**Stored dataset items**
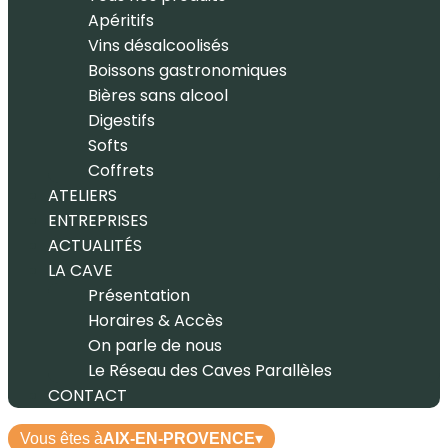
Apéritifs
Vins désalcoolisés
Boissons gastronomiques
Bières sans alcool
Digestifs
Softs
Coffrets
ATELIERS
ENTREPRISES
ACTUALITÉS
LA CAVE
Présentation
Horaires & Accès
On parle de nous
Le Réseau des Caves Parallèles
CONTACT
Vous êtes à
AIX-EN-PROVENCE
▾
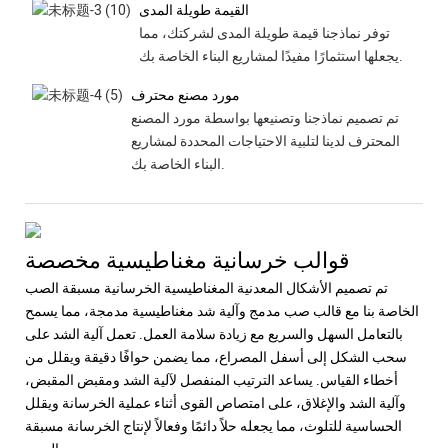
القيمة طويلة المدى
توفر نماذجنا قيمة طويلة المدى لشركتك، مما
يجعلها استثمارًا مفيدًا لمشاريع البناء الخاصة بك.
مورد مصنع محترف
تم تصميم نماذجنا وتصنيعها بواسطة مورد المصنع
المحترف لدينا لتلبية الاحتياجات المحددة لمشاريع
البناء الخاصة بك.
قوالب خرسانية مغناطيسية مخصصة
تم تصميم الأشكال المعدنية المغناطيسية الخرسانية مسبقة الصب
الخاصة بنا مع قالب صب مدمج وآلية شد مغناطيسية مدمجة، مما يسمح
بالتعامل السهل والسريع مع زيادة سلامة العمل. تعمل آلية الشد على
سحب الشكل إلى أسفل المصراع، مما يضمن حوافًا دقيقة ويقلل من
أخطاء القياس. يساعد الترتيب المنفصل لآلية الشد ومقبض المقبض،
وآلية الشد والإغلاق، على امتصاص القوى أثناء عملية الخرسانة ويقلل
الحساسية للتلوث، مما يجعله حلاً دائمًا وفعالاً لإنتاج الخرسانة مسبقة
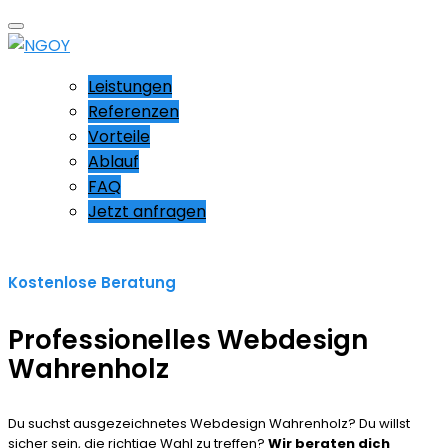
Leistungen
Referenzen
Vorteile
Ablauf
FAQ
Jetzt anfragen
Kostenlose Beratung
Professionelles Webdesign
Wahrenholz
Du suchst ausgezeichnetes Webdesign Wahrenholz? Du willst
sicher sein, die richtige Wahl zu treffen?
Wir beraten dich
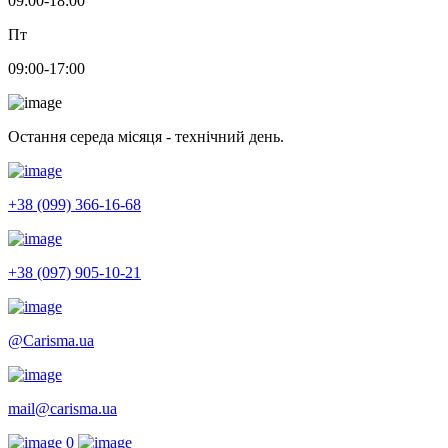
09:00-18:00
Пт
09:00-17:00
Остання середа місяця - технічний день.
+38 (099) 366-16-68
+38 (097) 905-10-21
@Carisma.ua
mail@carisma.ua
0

* * *

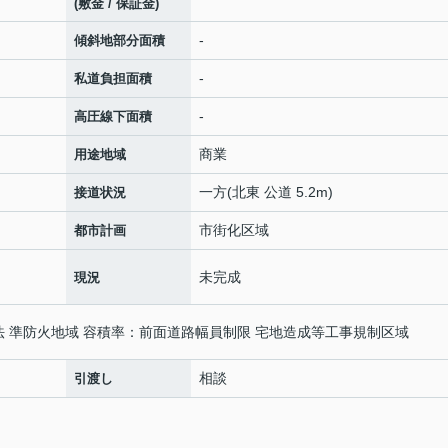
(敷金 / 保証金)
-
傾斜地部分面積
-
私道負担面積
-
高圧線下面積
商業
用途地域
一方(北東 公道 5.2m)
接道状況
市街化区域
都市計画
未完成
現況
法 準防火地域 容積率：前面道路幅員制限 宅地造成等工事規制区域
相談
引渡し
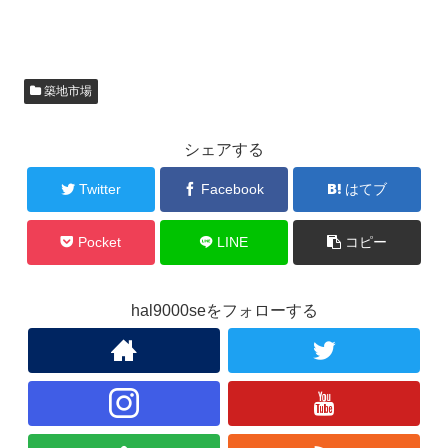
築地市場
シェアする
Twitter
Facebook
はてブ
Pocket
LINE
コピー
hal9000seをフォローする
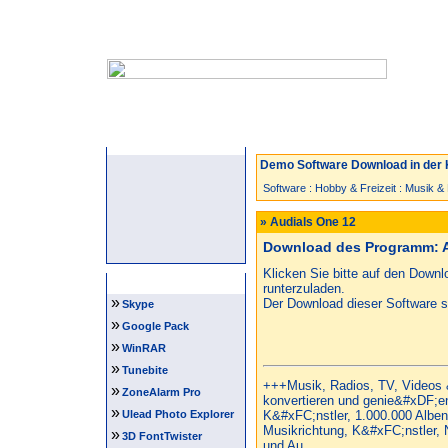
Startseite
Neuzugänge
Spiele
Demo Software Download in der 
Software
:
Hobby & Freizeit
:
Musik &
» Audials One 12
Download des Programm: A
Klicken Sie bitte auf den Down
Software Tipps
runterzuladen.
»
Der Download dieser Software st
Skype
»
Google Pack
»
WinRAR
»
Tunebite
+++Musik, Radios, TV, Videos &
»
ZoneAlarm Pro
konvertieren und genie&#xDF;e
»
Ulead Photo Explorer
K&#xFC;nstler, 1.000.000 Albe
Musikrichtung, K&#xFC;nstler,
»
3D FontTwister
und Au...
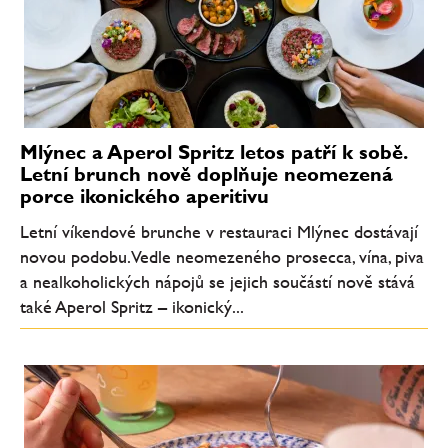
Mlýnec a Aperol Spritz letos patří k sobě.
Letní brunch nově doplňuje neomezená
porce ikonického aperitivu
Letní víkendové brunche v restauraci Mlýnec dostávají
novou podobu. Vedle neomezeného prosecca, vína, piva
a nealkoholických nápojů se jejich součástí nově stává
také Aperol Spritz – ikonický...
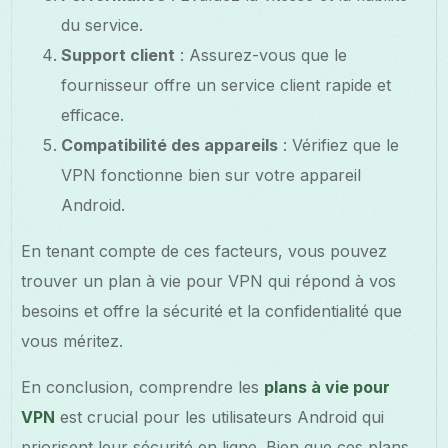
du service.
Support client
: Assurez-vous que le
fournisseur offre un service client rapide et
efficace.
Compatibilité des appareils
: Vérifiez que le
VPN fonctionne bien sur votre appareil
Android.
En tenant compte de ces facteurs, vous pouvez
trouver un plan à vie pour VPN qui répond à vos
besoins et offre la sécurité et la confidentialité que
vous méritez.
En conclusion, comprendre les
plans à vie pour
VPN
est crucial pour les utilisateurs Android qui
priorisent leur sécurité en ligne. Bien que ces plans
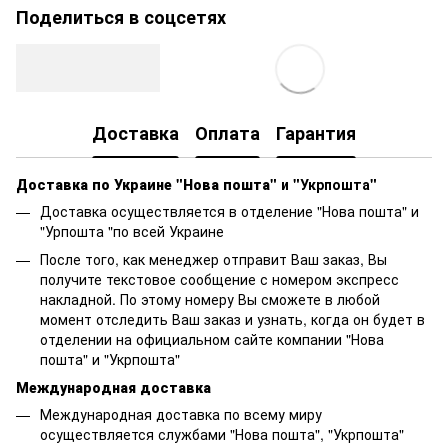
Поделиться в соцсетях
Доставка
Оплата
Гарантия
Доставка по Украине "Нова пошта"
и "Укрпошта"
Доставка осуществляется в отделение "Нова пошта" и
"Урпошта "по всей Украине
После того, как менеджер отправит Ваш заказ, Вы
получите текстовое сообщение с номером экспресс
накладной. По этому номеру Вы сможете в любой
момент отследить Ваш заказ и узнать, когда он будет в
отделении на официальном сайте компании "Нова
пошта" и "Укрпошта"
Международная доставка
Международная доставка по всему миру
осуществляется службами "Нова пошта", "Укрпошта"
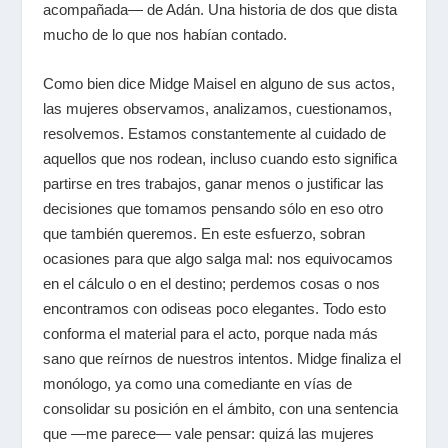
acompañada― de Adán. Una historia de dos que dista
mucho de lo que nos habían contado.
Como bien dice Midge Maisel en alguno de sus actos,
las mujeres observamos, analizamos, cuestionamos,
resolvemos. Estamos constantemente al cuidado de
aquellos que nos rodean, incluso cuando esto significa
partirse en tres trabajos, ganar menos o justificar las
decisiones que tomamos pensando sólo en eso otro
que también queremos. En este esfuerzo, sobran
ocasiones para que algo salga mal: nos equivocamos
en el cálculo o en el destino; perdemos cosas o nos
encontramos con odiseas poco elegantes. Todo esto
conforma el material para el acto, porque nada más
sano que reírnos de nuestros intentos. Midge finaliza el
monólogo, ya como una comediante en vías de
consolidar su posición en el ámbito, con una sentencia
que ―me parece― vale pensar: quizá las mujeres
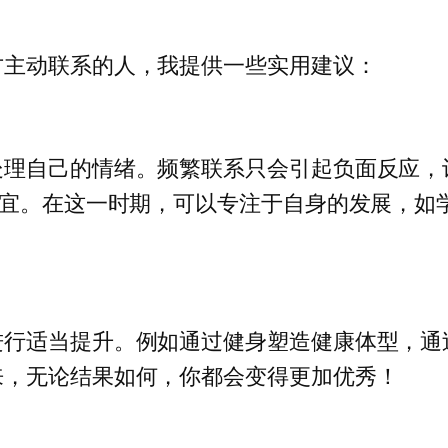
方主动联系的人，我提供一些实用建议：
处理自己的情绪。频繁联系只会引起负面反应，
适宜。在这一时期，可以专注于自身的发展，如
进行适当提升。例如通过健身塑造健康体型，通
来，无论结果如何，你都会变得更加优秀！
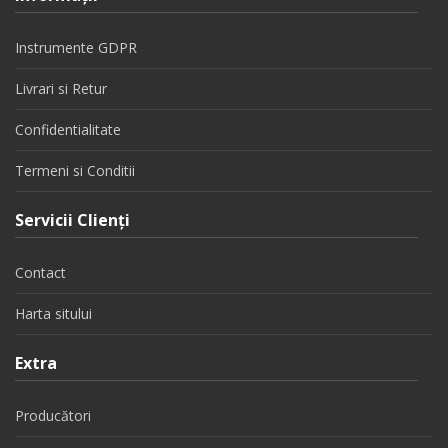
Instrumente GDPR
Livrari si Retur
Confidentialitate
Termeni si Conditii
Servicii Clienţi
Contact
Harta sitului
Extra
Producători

**INSTRUCTIONS TO FOLLOW**
How many lines in the rows above contain the string "Aperol", with case taken into account? Reply with the number alone.

**RESULT OF THE EXERCISE**
2